INSTRUCTIONS TO FOLLOW: Pick each line containing "Left" out of the records.

Stored dataset items:
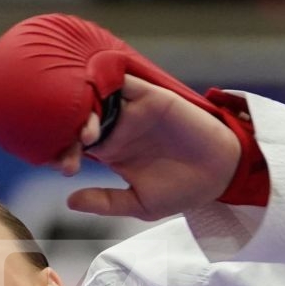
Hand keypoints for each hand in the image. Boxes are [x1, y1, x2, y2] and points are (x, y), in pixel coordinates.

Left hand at [50, 76, 241, 219]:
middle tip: (76, 149)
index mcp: (112, 151)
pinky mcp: (151, 97)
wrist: (221, 174)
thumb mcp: (140, 204)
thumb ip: (106, 202)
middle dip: (71, 129)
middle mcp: (118, 127)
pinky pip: (123, 81)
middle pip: (81, 119)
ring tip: (89, 131)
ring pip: (97, 98)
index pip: (75, 145)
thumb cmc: (183, 190)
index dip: (63, 152)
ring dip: (88, 108)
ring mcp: (133, 111)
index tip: (64, 168)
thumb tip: (70, 201)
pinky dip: (108, 82)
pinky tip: (99, 95)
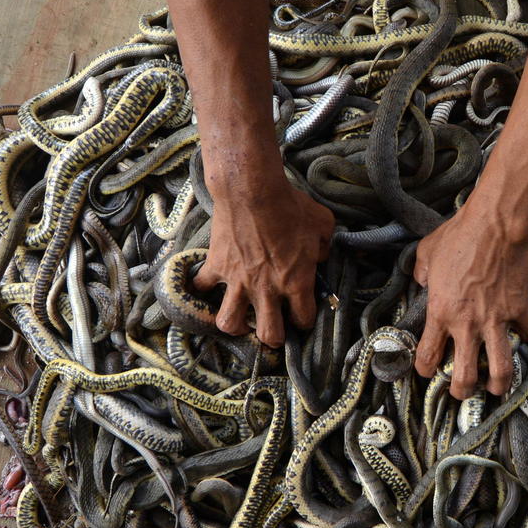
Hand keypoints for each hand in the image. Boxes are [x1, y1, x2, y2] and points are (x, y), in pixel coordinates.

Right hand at [194, 180, 333, 346]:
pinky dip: (203, 290)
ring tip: (240, 319)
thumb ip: (324, 246)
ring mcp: (239, 281)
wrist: (252, 190)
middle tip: (273, 328)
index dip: (304, 320)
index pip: (303, 319)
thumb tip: (320, 256)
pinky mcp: (216, 267)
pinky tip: (209, 287)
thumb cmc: (290, 206)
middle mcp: (267, 289)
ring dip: (236, 325)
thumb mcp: (322, 224)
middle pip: (269, 334)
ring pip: (230, 323)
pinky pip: (202, 289)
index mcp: (296, 282)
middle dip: (273, 337)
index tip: (301, 314)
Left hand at [413, 205, 527, 398]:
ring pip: (500, 369)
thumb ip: (421, 273)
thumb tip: (422, 280)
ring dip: (499, 383)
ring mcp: (496, 321)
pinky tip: (522, 337)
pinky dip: (524, 338)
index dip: (426, 370)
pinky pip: (525, 334)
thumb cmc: (459, 236)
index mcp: (441, 313)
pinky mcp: (519, 311)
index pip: (428, 356)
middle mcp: (467, 325)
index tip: (428, 371)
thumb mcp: (426, 253)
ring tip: (497, 387)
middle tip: (463, 392)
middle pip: (465, 376)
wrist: (495, 225)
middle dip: (462, 391)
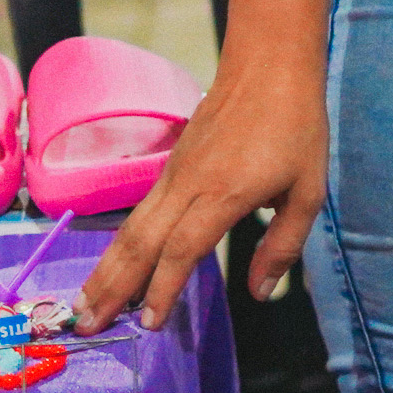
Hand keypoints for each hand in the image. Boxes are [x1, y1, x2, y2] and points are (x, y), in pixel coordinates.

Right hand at [75, 62, 327, 333]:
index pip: (182, 249)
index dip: (162, 289)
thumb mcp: (308, 190)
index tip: (147, 324)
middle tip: (84, 326)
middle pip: (141, 242)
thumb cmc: (296, 128)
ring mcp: (174, 174)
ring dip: (105, 269)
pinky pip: (138, 213)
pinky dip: (119, 245)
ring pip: (131, 227)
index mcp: (224, 193)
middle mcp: (188, 185)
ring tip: (83, 305)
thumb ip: (284, 245)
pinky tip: (113, 265)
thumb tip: (259, 294)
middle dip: (112, 288)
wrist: (268, 66)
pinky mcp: (171, 167)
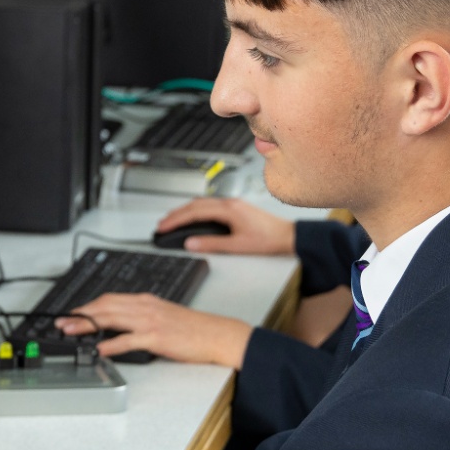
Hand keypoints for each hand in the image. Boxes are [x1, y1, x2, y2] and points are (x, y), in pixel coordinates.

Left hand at [56, 293, 253, 367]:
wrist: (217, 334)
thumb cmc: (193, 329)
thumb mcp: (163, 315)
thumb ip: (140, 317)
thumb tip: (119, 325)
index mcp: (146, 301)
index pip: (109, 299)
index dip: (87, 306)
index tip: (72, 314)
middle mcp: (145, 307)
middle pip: (104, 306)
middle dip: (80, 314)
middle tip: (62, 323)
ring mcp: (150, 321)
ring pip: (111, 318)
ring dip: (87, 325)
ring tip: (71, 332)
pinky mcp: (156, 337)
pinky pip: (128, 340)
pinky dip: (111, 344)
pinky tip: (100, 349)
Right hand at [155, 198, 295, 255]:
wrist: (287, 236)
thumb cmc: (268, 239)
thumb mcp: (237, 246)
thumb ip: (211, 244)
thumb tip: (191, 243)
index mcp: (228, 209)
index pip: (194, 212)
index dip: (176, 220)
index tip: (163, 227)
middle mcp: (229, 203)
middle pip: (194, 205)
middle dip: (175, 214)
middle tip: (162, 224)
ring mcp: (233, 204)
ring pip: (201, 203)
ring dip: (185, 211)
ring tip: (172, 221)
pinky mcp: (236, 208)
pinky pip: (209, 205)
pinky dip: (196, 211)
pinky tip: (192, 218)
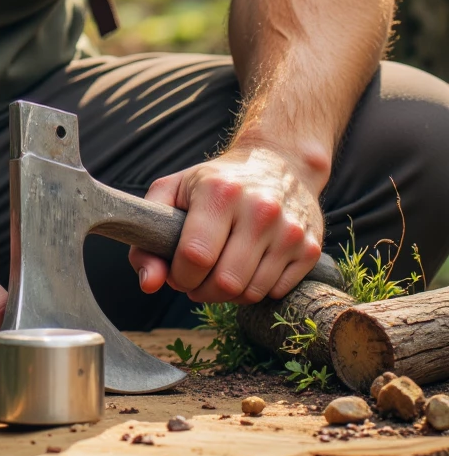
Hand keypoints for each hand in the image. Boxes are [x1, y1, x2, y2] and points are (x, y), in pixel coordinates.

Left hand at [128, 143, 325, 303]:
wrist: (279, 161)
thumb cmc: (217, 181)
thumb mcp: (174, 191)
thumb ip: (148, 237)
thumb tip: (149, 284)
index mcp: (220, 192)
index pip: (195, 256)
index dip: (179, 275)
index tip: (179, 270)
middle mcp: (260, 209)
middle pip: (224, 282)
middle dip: (202, 290)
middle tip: (198, 278)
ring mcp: (288, 230)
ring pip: (250, 293)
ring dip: (229, 294)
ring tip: (221, 270)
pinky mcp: (308, 248)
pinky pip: (276, 293)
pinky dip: (257, 290)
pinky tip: (249, 267)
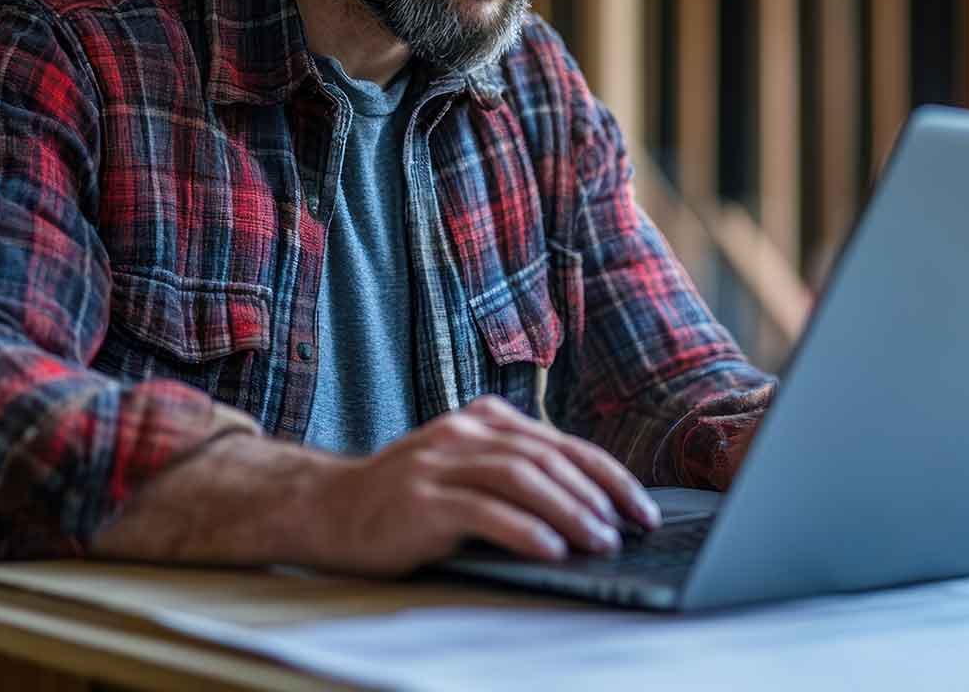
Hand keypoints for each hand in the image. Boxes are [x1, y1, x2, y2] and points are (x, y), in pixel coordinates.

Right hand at [307, 396, 661, 574]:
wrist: (327, 510)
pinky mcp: (420, 499)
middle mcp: (463, 432)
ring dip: (570, 511)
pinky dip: (525, 530)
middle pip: (548, 457)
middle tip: (630, 529)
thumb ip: (513, 474)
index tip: (641, 508)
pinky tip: (553, 549)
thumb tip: (591, 509)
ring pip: (522, 478)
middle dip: (598, 494)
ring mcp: (439, 462)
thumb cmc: (405, 501)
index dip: (607, 474)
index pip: (560, 443)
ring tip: (601, 540)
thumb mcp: (463, 472)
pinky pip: (484, 511)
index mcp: (482, 420)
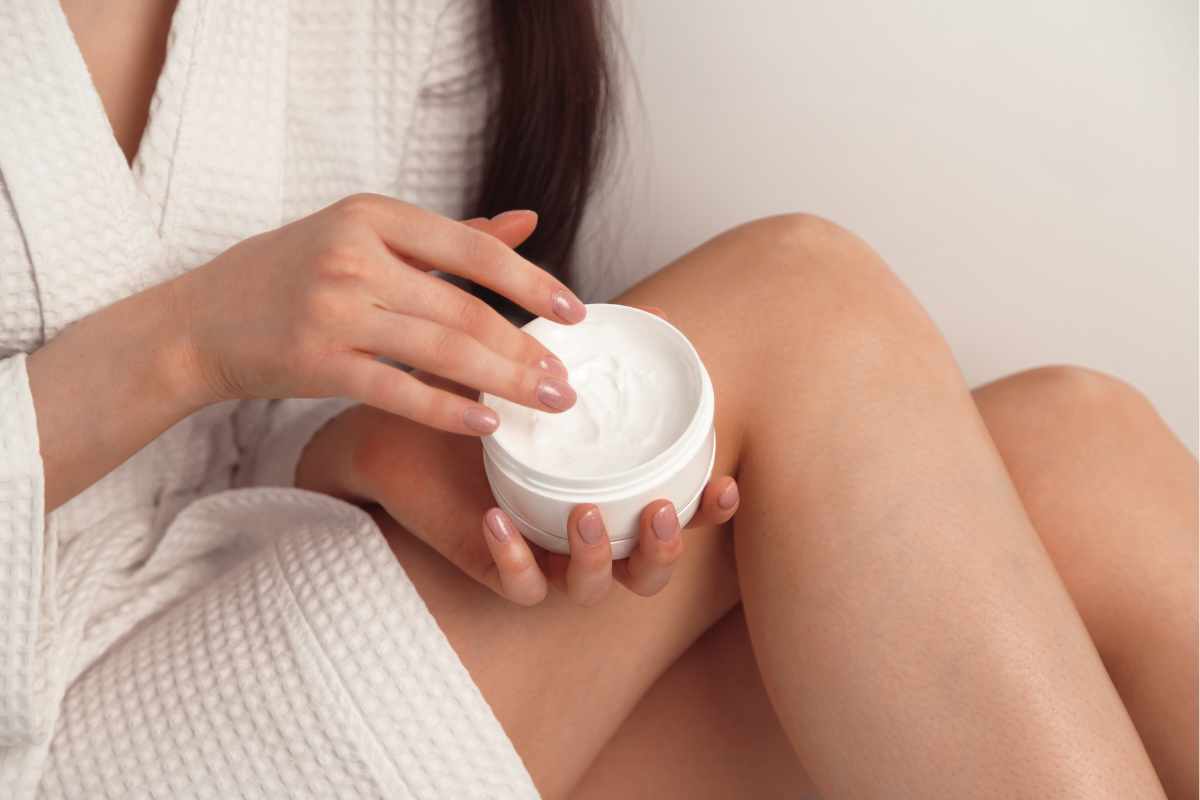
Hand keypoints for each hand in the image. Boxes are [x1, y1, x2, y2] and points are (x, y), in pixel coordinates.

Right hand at [171, 195, 584, 433]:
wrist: (198, 322)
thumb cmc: (289, 275)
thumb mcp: (362, 236)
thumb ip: (448, 236)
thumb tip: (527, 222)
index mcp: (372, 216)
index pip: (472, 249)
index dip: (531, 282)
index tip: (576, 313)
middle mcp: (354, 255)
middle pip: (463, 307)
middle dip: (525, 348)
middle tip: (565, 380)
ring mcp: (332, 308)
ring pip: (440, 349)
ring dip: (502, 380)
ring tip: (544, 402)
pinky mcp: (316, 361)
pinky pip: (398, 391)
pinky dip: (447, 408)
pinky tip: (486, 423)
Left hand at [299, 306, 739, 606]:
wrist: (385, 427)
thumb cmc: (455, 387)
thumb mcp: (493, 339)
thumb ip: (515, 287)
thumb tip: (529, 215)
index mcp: (605, 479)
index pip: (677, 503)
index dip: (710, 506)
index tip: (727, 478)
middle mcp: (582, 523)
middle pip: (649, 565)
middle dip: (665, 544)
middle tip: (662, 506)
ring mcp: (540, 552)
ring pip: (592, 586)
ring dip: (598, 555)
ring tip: (586, 512)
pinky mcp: (492, 567)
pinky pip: (518, 585)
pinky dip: (514, 558)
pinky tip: (498, 519)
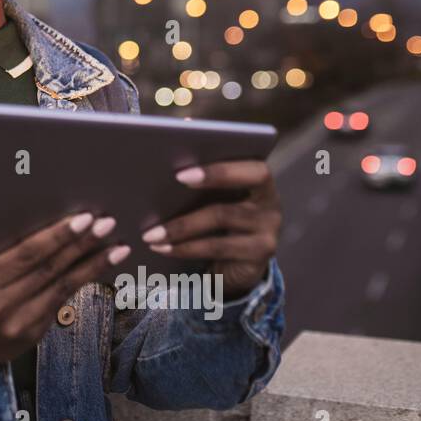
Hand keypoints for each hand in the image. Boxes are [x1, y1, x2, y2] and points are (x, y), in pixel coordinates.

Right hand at [0, 212, 129, 380]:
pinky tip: (100, 267)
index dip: (57, 236)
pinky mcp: (33, 335)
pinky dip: (83, 282)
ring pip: (62, 287)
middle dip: (81, 244)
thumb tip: (47, 227)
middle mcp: (2, 305)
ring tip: (118, 247)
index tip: (83, 218)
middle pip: (49, 269)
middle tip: (107, 223)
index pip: (26, 256)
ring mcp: (20, 324)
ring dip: (93, 264)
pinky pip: (61, 302)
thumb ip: (3, 256)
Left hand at [141, 159, 280, 298]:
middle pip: (238, 190)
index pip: (253, 168)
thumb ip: (203, 179)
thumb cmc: (220, 221)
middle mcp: (270, 204)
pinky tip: (162, 247)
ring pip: (221, 219)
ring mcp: (267, 232)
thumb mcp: (215, 199)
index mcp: (260, 181)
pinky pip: (216, 248)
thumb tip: (171, 154)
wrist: (237, 265)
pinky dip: (185, 247)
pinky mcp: (257, 257)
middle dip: (203, 186)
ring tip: (150, 233)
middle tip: (168, 189)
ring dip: (180, 226)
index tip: (182, 173)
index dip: (219, 169)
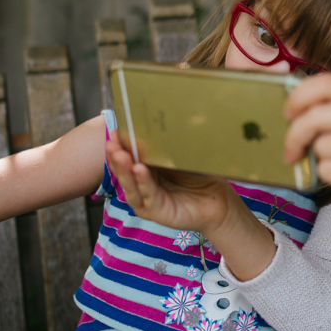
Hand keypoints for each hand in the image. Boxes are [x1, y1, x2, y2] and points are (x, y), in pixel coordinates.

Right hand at [106, 131, 237, 233]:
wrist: (218, 202)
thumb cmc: (200, 178)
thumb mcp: (181, 157)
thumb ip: (168, 146)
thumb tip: (159, 119)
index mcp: (146, 170)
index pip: (128, 157)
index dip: (120, 144)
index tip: (116, 129)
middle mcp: (141, 185)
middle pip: (124, 170)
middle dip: (116, 155)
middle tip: (112, 141)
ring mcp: (146, 200)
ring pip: (130, 184)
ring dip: (124, 168)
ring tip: (120, 154)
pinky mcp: (155, 211)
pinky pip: (147, 195)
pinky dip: (142, 182)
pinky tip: (139, 169)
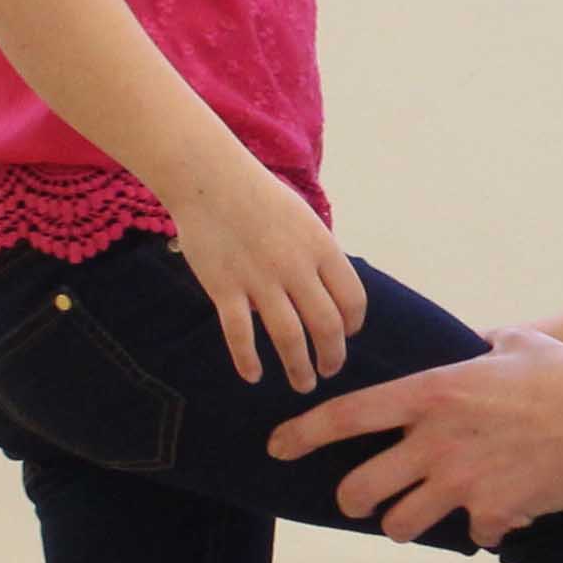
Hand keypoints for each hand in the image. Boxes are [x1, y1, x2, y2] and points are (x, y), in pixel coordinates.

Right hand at [172, 158, 363, 391]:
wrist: (210, 179)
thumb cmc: (259, 196)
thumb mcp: (304, 218)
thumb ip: (318, 255)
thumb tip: (329, 292)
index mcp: (322, 247)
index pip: (352, 299)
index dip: (353, 325)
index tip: (346, 336)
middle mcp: (296, 267)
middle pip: (326, 326)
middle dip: (332, 356)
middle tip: (328, 370)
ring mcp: (260, 279)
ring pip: (289, 337)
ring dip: (299, 367)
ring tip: (302, 383)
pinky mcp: (225, 288)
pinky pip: (240, 334)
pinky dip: (248, 360)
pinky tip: (254, 376)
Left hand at [273, 328, 562, 544]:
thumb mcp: (519, 343)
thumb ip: (488, 344)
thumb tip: (483, 340)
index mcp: (432, 394)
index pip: (348, 417)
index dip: (303, 434)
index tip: (277, 447)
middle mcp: (435, 441)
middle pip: (359, 490)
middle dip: (355, 499)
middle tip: (364, 498)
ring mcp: (461, 482)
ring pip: (400, 525)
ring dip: (407, 522)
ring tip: (427, 512)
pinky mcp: (491, 512)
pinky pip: (472, 533)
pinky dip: (485, 528)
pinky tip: (505, 512)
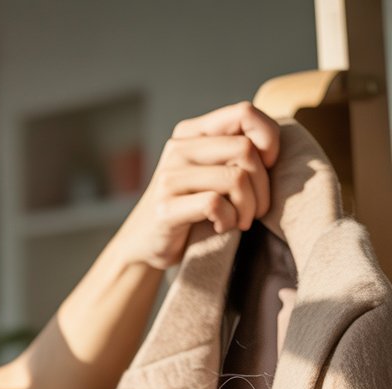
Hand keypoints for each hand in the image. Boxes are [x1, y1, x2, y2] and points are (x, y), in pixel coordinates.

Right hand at [121, 101, 279, 270]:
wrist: (146, 245)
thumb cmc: (190, 209)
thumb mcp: (212, 173)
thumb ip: (234, 154)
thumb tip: (274, 148)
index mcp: (192, 132)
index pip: (244, 113)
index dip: (269, 139)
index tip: (269, 168)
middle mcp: (178, 148)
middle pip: (245, 150)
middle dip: (262, 186)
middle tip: (256, 211)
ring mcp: (170, 177)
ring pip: (235, 179)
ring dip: (248, 208)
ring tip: (241, 222)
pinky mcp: (166, 208)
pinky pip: (215, 204)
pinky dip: (228, 220)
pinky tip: (221, 227)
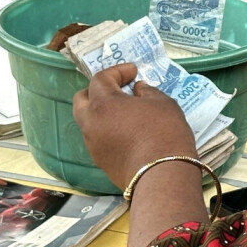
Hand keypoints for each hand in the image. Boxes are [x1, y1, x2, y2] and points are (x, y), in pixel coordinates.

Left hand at [73, 64, 196, 189]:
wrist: (161, 175)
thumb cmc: (164, 132)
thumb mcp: (163, 103)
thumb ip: (148, 92)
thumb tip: (138, 89)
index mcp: (103, 104)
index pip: (100, 79)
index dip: (116, 72)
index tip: (133, 71)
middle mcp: (91, 123)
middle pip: (82, 99)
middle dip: (97, 90)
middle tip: (118, 89)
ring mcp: (93, 144)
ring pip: (88, 121)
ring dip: (101, 112)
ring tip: (123, 112)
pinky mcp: (100, 161)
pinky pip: (97, 138)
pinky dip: (107, 129)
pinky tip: (126, 132)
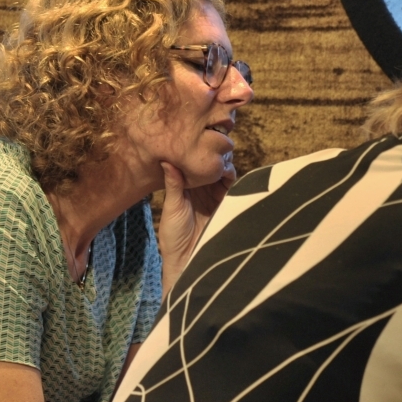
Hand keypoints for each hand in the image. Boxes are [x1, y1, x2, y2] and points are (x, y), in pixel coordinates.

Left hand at [157, 155, 236, 296]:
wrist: (187, 259)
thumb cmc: (173, 235)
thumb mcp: (172, 207)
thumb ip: (173, 184)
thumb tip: (167, 160)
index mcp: (186, 185)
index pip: (195, 163)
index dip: (198, 152)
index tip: (199, 142)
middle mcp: (201, 188)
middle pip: (211, 165)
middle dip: (214, 155)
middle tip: (214, 147)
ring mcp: (215, 195)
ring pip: (223, 172)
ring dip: (223, 164)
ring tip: (220, 159)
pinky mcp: (227, 204)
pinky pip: (234, 187)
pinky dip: (232, 177)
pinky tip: (228, 172)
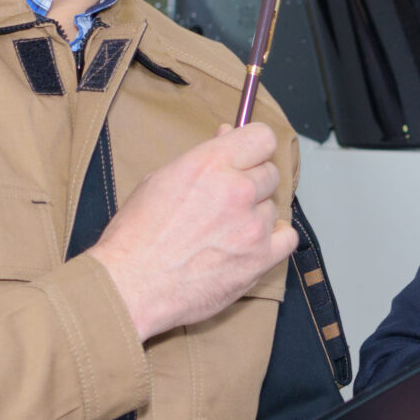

PROBLEM SOLUTION:
Left hand at [50, 76, 241, 219]:
Left hand at [413, 205, 527, 398]:
Left hand at [56, 293, 253, 367]:
Left hand at [128, 143, 325, 303]:
Left hand at [299, 306, 739, 606]:
Left hand at [141, 159, 280, 298]:
Left hand at [273, 328, 562, 544]:
Left hand at [73, 64, 196, 189]:
Left hand at [157, 155, 236, 296]:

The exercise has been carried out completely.